Was hab ich eigentlich gemacht
von Simone Müller
Was hab ich eigentlich gemacht
von Simone Müller
Einer dieser halbwarmen Juni-Abende. Wir sitzen auf Abstand mal wieder zu dritt zusammen, vorsichtig darauf bedacht, beim Sprechen nicht zu doll auszuatmen. Die Fledermäuse ziehen Kreise, es wird dunkel. Thema des Abends: Corona. Was man so gemacht hat, während dieser Zeit. Wie man so gearbeitet hat, währenddessen. Welche Ticks man dazu gewonnen hat, während es erst Frühling und dann Sommer wurde. Und natürlich, welche kreativen Hobbys man jetzt (wieder) hat.

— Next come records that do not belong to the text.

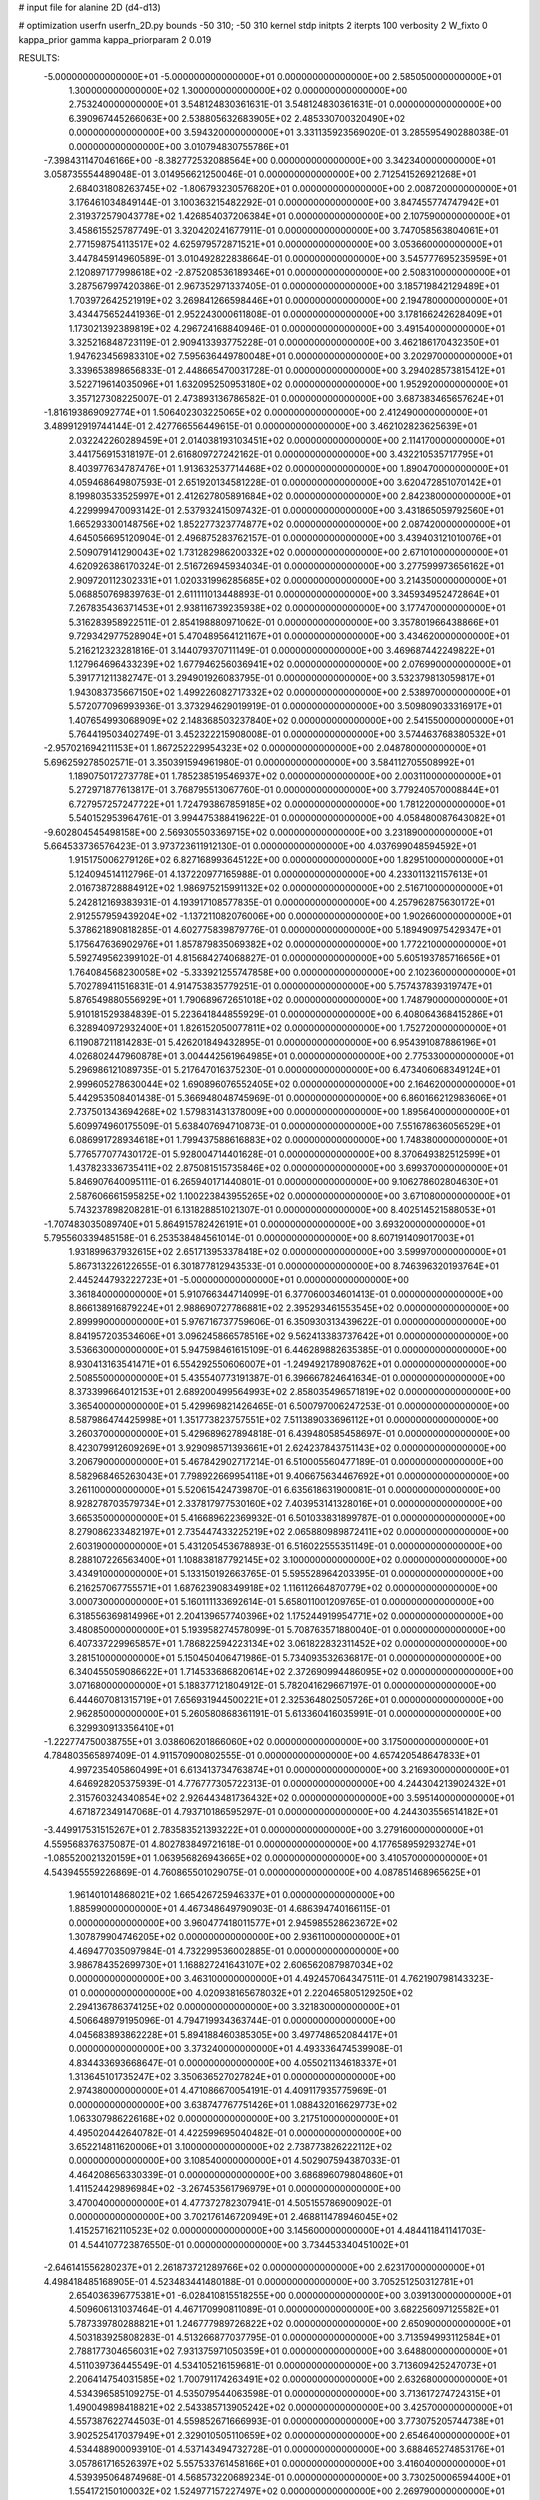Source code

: # input file for alanine 2D (d4-d13)

# optimization
userfn       userfn_2D.py
bounds       -50 310; -50 310
kernel       stdp
initpts      2
iterpts      100
verbosity    2
W_fixto      0
kappa_prior  gamma
kappa_priorparam 2 0.019

RESULTS:
 -5.000000000000000E+01 -5.000000000000000E+01  0.000000000000000E+00       2.585050000000000E+01
  1.300000000000000E+02  1.300000000000000E+02  0.000000000000000E+00       2.753240000000000E+01       3.548124830361631E-01  3.548124830361631E-01       0.000000000000000E+00  6.390967445266063E+00
  2.538805632683905E+02  2.485330700320490E+02  0.000000000000000E+00       3.594320000000000E+01       3.331135923569020E-01  3.285595490288038E-01       0.000000000000000E+00  3.010794830755786E+01
 -7.398431147046166E+00 -8.382772532088564E+00  0.000000000000000E+00       3.342340000000000E+01       3.058735554489048E-01  3.014956621250046E-01       0.000000000000000E+00  2.712541526921268E+01
  2.684031808263745E+02 -1.806793230576820E+01  0.000000000000000E+00       2.008720000000000E+01       3.176461034849144E-01  3.100363215482292E-01       0.000000000000000E+00  3.847455774747942E+01
  2.319372579043778E+02  1.426854037206384E+01  0.000000000000000E+00       2.107590000000000E+01       3.458615525787749E-01  3.320420241677911E-01       0.000000000000000E+00  3.747058563804061E+01
  2.771598754113517E+02  4.625979572871521E+01  0.000000000000000E+00       3.053660000000000E+01       3.447845914960589E-01  3.010492822838664E-01       0.000000000000000E+00  3.545777695235959E+01
  2.120897177998618E+02 -2.875208536189346E+01  0.000000000000000E+00       2.508310000000000E+01       3.287567997420386E-01  2.967352971337405E-01       0.000000000000000E+00  3.185719842129489E+01
  1.703972642521919E+02  3.269841266598446E+01  0.000000000000000E+00       2.194780000000000E+01       3.434475652441936E-01  2.952243000611808E-01       0.000000000000000E+00  3.178166242628409E+01
  1.173021392389819E+02  4.296724168840946E-01  0.000000000000000E+00       3.491540000000000E+01       3.325216848723119E-01  2.909413393775228E-01       0.000000000000000E+00  3.462186170432350E+01
  1.947623456983310E+02  7.595636449780048E+01  0.000000000000000E+00       3.202970000000000E+01       3.339653898656833E-01  2.448665470031728E-01       0.000000000000000E+00  3.294028573815412E+01
  3.522719614035096E+01  1.632095250953180E+02  0.000000000000000E+00       1.952920000000000E+01       3.357127308225007E-01  2.473893136786582E-01       0.000000000000000E+00  3.687383465657624E+01
 -1.816193869092774E+01  1.506402303225065E+02  0.000000000000000E+00       2.412490000000000E+01       3.489912919744144E-01  2.427766556449615E-01       0.000000000000000E+00  3.462102823625639E+01
  2.032242260289459E+01  2.014038193103451E+02  0.000000000000000E+00       2.114170000000000E+01       3.441756915318197E-01  2.616809727242162E-01       0.000000000000000E+00  3.432210535717795E+01
  8.403977634787476E+01  1.913632537714468E+02  0.000000000000000E+00       1.890470000000000E+01       4.059468649807593E-01  2.651920134581228E-01       0.000000000000000E+00  3.620472851070142E+01
  8.199803533525997E+01  2.412627805891684E+02  0.000000000000000E+00       2.842380000000000E+01       4.229999470093142E-01  2.537932415097432E-01       0.000000000000000E+00  3.431865059792560E+01
  1.665293300148756E+02  1.852277323774877E+02  0.000000000000000E+00       2.087420000000000E+01       4.645056695120904E-01  2.496875283762157E-01       0.000000000000000E+00  3.439403121010076E+01
  2.509079141290043E+02  1.731282986200332E+02  0.000000000000000E+00       2.671010000000000E+01       4.620926386170324E-01  2.516726945934034E-01       0.000000000000000E+00  3.277599973656162E+01
  2.909720112302331E+01  1.020331996285685E+02  0.000000000000000E+00       3.214350000000000E+01       5.068850769839763E-01  2.611111013448893E-01       0.000000000000000E+00  3.345934952472864E+01
  7.267835436371453E+01  2.938116739235938E+02  0.000000000000000E+00       3.177470000000000E+01       5.316283958922511E-01  2.854198880971062E-01       0.000000000000000E+00  3.357801966438866E+01
  9.729342977528904E+01  5.470489564121167E+01  0.000000000000000E+00       3.434620000000000E+01       5.216212323281816E-01  3.144079370711149E-01       0.000000000000000E+00  3.469687442249822E+01
  1.127964696433239E+02  1.677946256036941E+02  0.000000000000000E+00       2.076990000000000E+01       5.391771211382747E-01  3.294901926083795E-01       0.000000000000000E+00  3.532379813059817E+01
  1.943083735667150E+02  1.499226082717332E+02  0.000000000000000E+00       2.538970000000000E+01       5.572077096993936E-01  3.373294629019919E-01       0.000000000000000E+00  3.509809033316917E+01
  1.407654993068909E+02  2.148368503237840E+02  0.000000000000000E+00       2.541550000000000E+01       5.764419503402749E-01  3.452322215908008E-01       0.000000000000000E+00  3.574463768380532E+01
 -2.957021694211153E+01  1.867252229954323E+02  0.000000000000000E+00       2.048780000000000E+01       5.696259278502571E-01  3.350391594961980E-01       0.000000000000000E+00  3.584112705508992E+01
  1.189075017273778E+01  1.785238519546937E+02  0.000000000000000E+00       2.003110000000000E+01       5.272971877613817E-01  3.768795513067760E-01       0.000000000000000E+00  3.779240570008844E+01
  6.727957257247722E+01  1.724793867859185E+02  0.000000000000000E+00       1.781220000000000E+01       5.540152953964761E-01  3.994475388419622E-01       0.000000000000000E+00  4.058480087643082E+01
 -9.602804545498158E+00  2.569305503369715E+02  0.000000000000000E+00       3.231890000000000E+01       5.664533736576423E-01  3.973723611912130E-01       0.000000000000000E+00  4.037699048594592E+01
  1.915175006279126E+02  6.827168993645122E+00  0.000000000000000E+00       1.829510000000000E+01       5.124094514112796E-01  4.137220977165988E-01       0.000000000000000E+00  4.233011321157613E+01
  2.016738728884912E+02  1.986975215991132E+02  0.000000000000000E+00       2.516710000000000E+01       5.242812169383931E-01  4.193917108577835E-01       0.000000000000000E+00  4.257962875630172E+01
  2.912557959439204E+02 -1.137211082076006E+00  0.000000000000000E+00       1.902660000000000E+01       5.378621890818285E-01  4.602775839879776E-01       0.000000000000000E+00  5.189490975429347E+01
  5.175647636902976E+01  1.857879835069382E+02  0.000000000000000E+00       1.772210000000000E+01       5.592749562399102E-01  4.815684274068827E-01       0.000000000000000E+00  5.605193785716656E+01
  1.764084568230058E+02 -5.333921255747858E+00  0.000000000000000E+00       2.102360000000000E+01       5.702789411516831E-01  4.914753835779251E-01       0.000000000000000E+00  5.757437839319747E+01
  5.876549880556929E+01  1.790689672651018E+02  0.000000000000000E+00       1.748790000000000E+01       5.910181529384839E-01  5.223641844855929E-01       0.000000000000000E+00  6.408064368415286E+01
  6.328940972932400E+01  1.826152050077811E+02  0.000000000000000E+00       1.752720000000000E+01       6.119087211814283E-01  5.426201849432895E-01       0.000000000000000E+00  6.954391087886196E+01
  4.026802447960878E+01  3.004442561964985E+01  0.000000000000000E+00       2.775330000000000E+01       5.296986121089735E-01  5.217647016375230E-01       0.000000000000000E+00  6.473406068349124E+01
  2.999605278630044E+02  1.690896076552405E+02  0.000000000000000E+00       2.164620000000000E+01       5.442953508401438E-01  5.366948048745969E-01       0.000000000000000E+00  6.860166212983606E+01
  2.737501343694268E+02  1.579831431378009E+00  0.000000000000000E+00       1.895640000000000E+01       5.609974960175509E-01  5.638407694710873E-01       0.000000000000000E+00  7.551678636056529E+01
  6.086991728934618E+01  1.799437588616883E+02  0.000000000000000E+00       1.748380000000000E+01       5.776577077430172E-01  5.928004714401628E-01       0.000000000000000E+00  8.370649382512599E+01
  1.437823336735411E+02  2.875081515735846E+02  0.000000000000000E+00       3.699370000000000E+01       5.846907640095111E-01  6.265940171440801E-01       0.000000000000000E+00  9.106278602804630E+01
  2.587606661595825E+02  1.100223843955265E+02  0.000000000000000E+00       3.671080000000000E+01       5.743237898208281E-01  6.131828851021307E-01       0.000000000000000E+00  8.402514521588053E+01
 -1.707483035089740E+01  5.864915782426191E+01  0.000000000000000E+00       3.693200000000000E+01       5.795560339485158E-01  6.253538484561014E-01       0.000000000000000E+00  8.607191409017003E+01
  1.931899637932615E+02  2.651713953378418E+02  0.000000000000000E+00       3.599970000000000E+01       5.867313226122655E-01  6.301877812943533E-01       0.000000000000000E+00  8.746396320193764E+01
  2.445244793222723E+01 -5.000000000000000E+01  0.000000000000000E+00       3.361840000000000E+01       5.910766344714099E-01  6.377060034601413E-01       0.000000000000000E+00  8.866138916879224E+01
  2.988690727786881E+02  2.395293461553545E+02  0.000000000000000E+00       2.899990000000000E+01       5.976716737759606E-01  6.350930313439622E-01       0.000000000000000E+00  8.841957203534606E+01
  3.096245866578516E+02  9.562413383737642E+01  0.000000000000000E+00       3.536630000000000E+01       5.947598461615109E-01  6.446289882635385E-01       0.000000000000000E+00  8.930413163541471E+01
  6.554292550606007E+01 -1.249492178908762E+01  0.000000000000000E+00       2.508550000000000E+01       5.435540773191387E-01  6.396667824641634E-01       0.000000000000000E+00  8.373399664012153E+01
  2.689200499564993E+02  2.858035496571819E+02  0.000000000000000E+00       3.365400000000000E+01       5.429969821426465E-01  6.500797006247253E-01       0.000000000000000E+00  8.587986474425998E+01
  1.351773823757551E+02  7.511389033696112E+01  0.000000000000000E+00       3.260370000000000E+01       5.429689627894818E-01  6.439480585458697E-01       0.000000000000000E+00  8.423079912609269E+01
  3.929098571393661E+01  2.624237843751143E+02  0.000000000000000E+00       3.206790000000000E+01       5.467842902717214E-01  6.510005560477189E-01       0.000000000000000E+00  8.582968465263043E+01
  7.798922669954118E+01  9.406675634467692E+01  0.000000000000000E+00       3.261100000000000E+01       5.520615424739870E-01  6.635618631900081E-01       0.000000000000000E+00  8.928278703579734E+01
  2.337817977530160E+02  7.403953141328016E+01  0.000000000000000E+00       3.665350000000000E+01       5.416689622369932E-01  6.501033831899787E-01       0.000000000000000E+00  8.279086233482197E+01
  2.735447433225219E+02  2.065880989872411E+02  0.000000000000000E+00       2.603190000000000E+01       5.431205453678893E-01  6.516022555351149E-01       0.000000000000000E+00  8.288107226563400E+01
  1.108838187792145E+02  3.100000000000000E+02  0.000000000000000E+00       3.434910000000000E+01       5.133150192663765E-01  5.595528964203395E-01       0.000000000000000E+00  6.216257067755571E+01
  1.687623908349918E+02  1.116112664870779E+02  0.000000000000000E+00       3.000730000000000E+01       5.160111133692614E-01  5.658011001209765E-01       0.000000000000000E+00  6.318556369814996E+01
  2.204139657740396E+02  1.175244919954771E+02  0.000000000000000E+00       3.480850000000000E+01       5.193958274578099E-01  5.708763571880040E-01       0.000000000000000E+00  6.407337229965857E+01
  1.786822594223134E+02  3.061822832311452E+02  0.000000000000000E+00       3.281510000000000E+01       5.150450406471986E-01  5.734093532636817E-01       0.000000000000000E+00  6.340455059086622E+01
  1.714533686820614E+02  2.372690994486095E+02  0.000000000000000E+00       3.071680000000000E+01       5.188377121804912E-01  5.782041629667197E-01       0.000000000000000E+00  6.444607081315719E+01
  7.656931944500221E+01  2.325364802505726E+01  0.000000000000000E+00       2.962850000000000E+01       5.260580868361191E-01  5.613360416035991E-01       0.000000000000000E+00  6.329930913356410E+01
 -1.222774750038755E+01  3.038606201866060E+02  0.000000000000000E+00       3.175000000000000E+01       4.784803565897409E-01  4.911570900802555E-01       0.000000000000000E+00  4.657420548647833E+01
  4.997235405860499E+01  6.613413734763874E+01  0.000000000000000E+00       3.216930000000000E+01       4.646928205375939E-01  4.776777305722313E-01       0.000000000000000E+00  4.244304213902432E+01
  2.315760324340854E+02  2.926443481736432E+02  0.000000000000000E+00       3.595140000000000E+01       4.671872349147068E-01  4.793710186595297E-01       0.000000000000000E+00  4.244303556514182E+01
 -3.449917531515267E+01  2.783583521393222E+01  0.000000000000000E+00       3.279160000000000E+01       4.559568376375087E-01  4.802783849721618E-01       0.000000000000000E+00  4.177658959293274E+01
 -1.085520021320159E+01  1.063956826943665E+02  0.000000000000000E+00       3.410570000000000E+01       4.543945559226869E-01  4.760865501029075E-01       0.000000000000000E+00  4.087851468965625E+01
  1.961401014868021E+02  1.665426725946337E+01  0.000000000000000E+00       1.885990000000000E+01       4.467348649790903E-01  4.686394740166115E-01       0.000000000000000E+00  3.960477418011577E+01
  2.945985528623672E+02  1.307879904746205E+02  0.000000000000000E+00       2.936110000000000E+01       4.469477035097984E-01  4.732299536002885E-01       0.000000000000000E+00  3.986784352699730E+01
  1.168827241643107E+02  2.606562087987034E+02  0.000000000000000E+00       3.463100000000000E+01       4.492457064347511E-01  4.762190798143323E-01       0.000000000000000E+00  4.020938165678032E+01
  2.220465805129250E+02  2.294136786374125E+02  0.000000000000000E+00       3.321830000000000E+01       4.506648979195096E-01  4.794719934363744E-01       0.000000000000000E+00  4.045683893862228E+01
  5.894188460385305E+00  3.497748652084417E+01  0.000000000000000E+00       3.373240000000000E+01       4.493336474539908E-01  4.834433693668647E-01       0.000000000000000E+00  4.055021134618337E+01
  1.313645101735247E+02  3.350636527027824E+01  0.000000000000000E+00       2.974380000000000E+01       4.471086670054191E-01  4.409117935775969E-01       0.000000000000000E+00  3.638747767751426E+01
  1.088432016629773E+02  1.063307986226168E+02  0.000000000000000E+00       3.217510000000000E+01       4.495020442640782E-01  4.422599695040482E-01       0.000000000000000E+00  3.652214811620006E+01
  3.100000000000000E+02  2.738773826222112E+02  0.000000000000000E+00       3.108540000000000E+01       4.502907594387033E-01  4.464208656330339E-01       0.000000000000000E+00  3.686896079804860E+01
  1.411524429896984E+02 -3.267453561796979E+01  0.000000000000000E+00       3.470040000000000E+01       4.477372782307941E-01  4.505155786900902E-01       0.000000000000000E+00  3.702176146720949E+01
  2.468811478946045E+02  1.415257162110523E+02  0.000000000000000E+00       3.145600000000000E+01       4.484411841141703E-01  4.544107723876550E-01       0.000000000000000E+00  3.734453340451002E+01
 -2.646141556280237E+01  2.261873721289766E+02  0.000000000000000E+00       2.623170000000000E+01       4.498418485168905E-01  4.523483441480188E-01       0.000000000000000E+00  3.705251250312781E+01
  2.654036396775381E+01 -6.028410815518255E+00  0.000000000000000E+00       3.039130000000000E+01       4.509606131037464E-01  4.467170990811089E-01       0.000000000000000E+00  3.682256097125582E+01
  5.787339780288821E+01  1.246777989726822E+02  0.000000000000000E+00       2.650900000000000E+01       4.503183925808283E-01  4.513266877037795E-01       0.000000000000000E+00  3.713594993112584E+01
  2.788177304656031E+02  7.931375971050359E+01  0.000000000000000E+00       3.648800000000000E+01       4.511039736445549E-01  4.534105216159681E-01       0.000000000000000E+00  3.713609425247073E+01
  2.206414754031585E+02  1.700791174263491E+02  0.000000000000000E+00       2.632680000000000E+01       4.534396585109275E-01  4.535079544063598E-01       0.000000000000000E+00  3.713617274724315E+01
  1.490049898418821E+02  2.543385713905242E+02  0.000000000000000E+00       3.425700000000000E+01       4.557387622744503E-01  4.559852671666993E-01       0.000000000000000E+00  3.773075205744738E+01
  3.902525417037949E+01  2.329010505110659E+02  0.000000000000000E+00       2.654640000000000E+01       4.534488900093910E-01  4.537143494732728E-01       0.000000000000000E+00  3.688465274853176E+01
  3.057861716526397E+02  5.557533761458166E+01  0.000000000000000E+00       3.416040000000000E+01       4.539395064874968E-01  4.568573220689234E-01       0.000000000000000E+00  3.730250006594400E+01
  1.554172150100032E+02  1.524977157227497E+02  0.000000000000000E+00       2.269790000000000E+01       4.556504020275230E-01  4.574111004252426E-01       0.000000000000000E+00  3.742151199479623E+01
  2.412951603218871E+02  2.081266763317046E+02  0.000000000000000E+00       2.953080000000000E+01       4.570884434961973E-01  4.590096015959484E-01       0.000000000000000E+00  3.761963832679161E+01
  1.434691614829348E+01  7.107805069211780E+01  0.000000000000000E+00       3.493290000000000E+01       4.594538142855388E-01  4.510583417236770E-01       0.000000000000000E+00  3.676118463170980E+01
  1.112217562386885E+02  2.285903978315699E+02  0.000000000000000E+00       2.784960000000000E+01       4.603899577379370E-01  4.527143810618893E-01       0.000000000000000E+00  3.676122043786427E+01
  1.481839800569065E+02  8.250575636270000E+00  0.000000000000000E+00       2.619770000000000E+01       4.477949329742459E-01  4.579966173468363E-01       0.000000000000000E+00  3.676122840583540E+01
  1.177511287052869E+01  2.826652947487390E+02  0.000000000000000E+00       3.459830000000000E+01       4.461890870015141E-01  4.543394568551767E-01       0.000000000000000E+00  3.577346595658130E+01
  2.457704136769744E+02 -4.238654844258537E+01  0.000000000000000E+00       2.866530000000000E+01       4.458569843337583E-01  4.537660985625893E-01       0.000000000000000E+00  3.550610651588710E+01
  8.923502566265658E+01 -2.884213105137880E+01  0.000000000000000E+00       2.902440000000000E+01       4.509074240710139E-01  4.486599424860936E-01       0.000000000000000E+00  3.550614329095386E+01
  9.496824619184801E+01  1.322848525038588E+02  0.000000000000000E+00       2.628600000000000E+01       4.522872034542799E-01  4.492317969114316E-01       0.000000000000000E+00  3.550623302375136E+01
 -3.738529652392781E+01  1.268436135845386E+02  0.000000000000000E+00       2.959420000000000E+01       4.552092392642552E-01  4.513908974693188E-01       0.000000000000000E+00  3.636027446169388E+01
 -3.585913905028040E+01 -2.235468535638005E+01  0.000000000000000E+00       2.400640000000000E+01       4.497505969523019E-01  4.259576065189878E-01       0.000000000000000E+00  3.437497516210394E+01
  2.187396735011271E+02  5.041181031646721E+01  0.000000000000000E+00       2.961120000000000E+01       4.484961150224884E-01  4.301541987881976E-01       0.000000000000000E+00  3.465632267396862E+01
  5.498256367027810E+01 -4.120569702742194E+01  0.000000000000000E+00       2.931140000000000E+01       4.267163031144565E-01  4.287867794219243E-01       0.000000000000000E+00  3.239884037642618E+01
 -5.000000000000000E+01  2.060720704247893E+02  0.000000000000000E+00       2.238290000000000E+01       4.285048794669861E-01  4.290355891439016E-01       0.000000000000000E+00  3.239886680243122E+01
  9.686098418358489E+00  1.290326116509023E+02  0.000000000000000E+00       2.831640000000000E+01       4.293070234869975E-01  4.304215725073451E-01       0.000000000000000E+00  3.270882951425606E+01
  1.647611750393458E+02  7.158575187333230E+01  0.000000000000000E+00       2.992260000000000E+01       4.282193373770567E-01  4.277859767425800E-01       0.000000000000000E+00  3.202883218733888E+01
  2.481945000565036E+02  4.060506350492009E+01  0.000000000000000E+00       2.886500000000000E+01       4.308638183614799E-01  4.272553288748170E-01       0.000000000000000E+00  3.214193425651649E+01
  2.284895050503675E+02  2.619450202783952E+02  0.000000000000000E+00       3.820230000000000E+01       4.301397465084955E-01  4.299165373383292E-01       0.000000000000000E+00  3.214196679980699E+01
  1.208951041951015E+01  2.429808014687430E+02  0.000000000000000E+00       3.023430000000000E+01       4.320073625131817E-01  4.319022507550734E-01       0.000000000000000E+00  3.268374427678649E+01
  2.787392316382009E+02 -4.591941328372318E+01  0.000000000000000E+00       2.588430000000000E+01       4.334669052647802E-01  4.217592058151173E-01       0.000000000000000E+00  3.152529961543376E+01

Da muss ich passen. Ich habe weder anfangen, Mund- und Nasenmasken zu nähen und die Erträge meines Insta-Verkaufes an Künstler*innen in meiner Stadt zu spenden, noch habe ich mein Strickzeug ausgemottet, einen Online-Malkurs gemacht oder die nächste Fremdsprache gelernt. Ich staune und bewundere die, die die frei gewordene Zeit so produktiv genutzt haben. Ich überlege und versuche zu rekapitulieren, wie ich eigentlich die letzten Wochen verbracht habe. Irgendwie war doch immer und ständig was — ich weiß nur so gar nicht mehr, was ich eigentlich getan habe. Sonderlich kreativ ausgetobt hab ich mich jedenfalls nicht. Kinder betreut aber auch nicht. Und überhaupt, wie lange dauert „das“ denn jetzt eigentlich schon?!
Irgendwann brauchte ich nicht mehr die dicke Jacke auf dem Rad, konnte meine lange Gartenhose gegen ein paar olle Shorts tauschen und auf einmal blühen überall die Rosen. Dass die Zeit vergangen ist, merke ich eher daran, was die Natur da draußen gerade tut. Bei der ersten Wanderung in Corona-Zeiten hatten wir noch Schal und Mütze dabei, an Pfingsten hab ich mir einen fetten Sonnenbrand geholt, gestern war es dank der Schafskälte wieder eher frisch. Dafür gibts jetzt Erdbeeren statt Äpfel und frische Radieschen aus eigenem Anbau.
Die Zeit vergeht. Und, das wird mir in all dem Grübeln und Vergleichen klar: Es ist nicht egal, was ich mache. Aber: Vieles Schöne um mich rum passiert auch, ohne dass ich etwas dafür tue. Was für ein Geschenk, mich einfach über das freuen zu dürfen, was andere gemacht haben — hübsche Masken, Bilder, Rosen und Radieschen.